> **Task goal**: Leave the pictures out. Return all other data exactly.
##### Source information #####
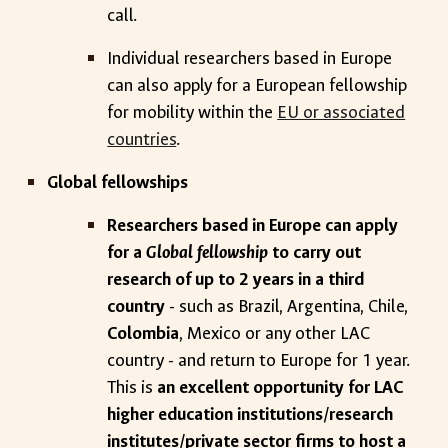
call.
Individual researchers based in Europe
can also apply for a European fellowship
for mobility within the
EU or associated
countries
.
Global fellowships
Researchers based in Europe can apply
for a
Global fellowship
to carry out
research of up to 2 years in a third
country
- such as Brazil, Argentina, Chile,
Colombia
, Mexico or any other LAC
country - and return to Europe for 1 year.
This is
an excellent opportunity for LAC
higher education institutions/research
institutes/private sector firms to host a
#####
> **Answer section**:
call.
Individual researchers based in Europe
can also apply for a European fellowship
for mobility within the
EU or associated
countries
.
Global fellowships
Researchers based in Europe can apply
for a
Global fellowship
to carry out
research of up to 2 years in a third
country
- such as Brazil, Argentina, Chile,
Colombia
, Mexico or any other LAC
country - and return to Europe for 1 year.
This is
an excellent opportunity for LAC
higher education institutions/research
institutes/private sector firms to host a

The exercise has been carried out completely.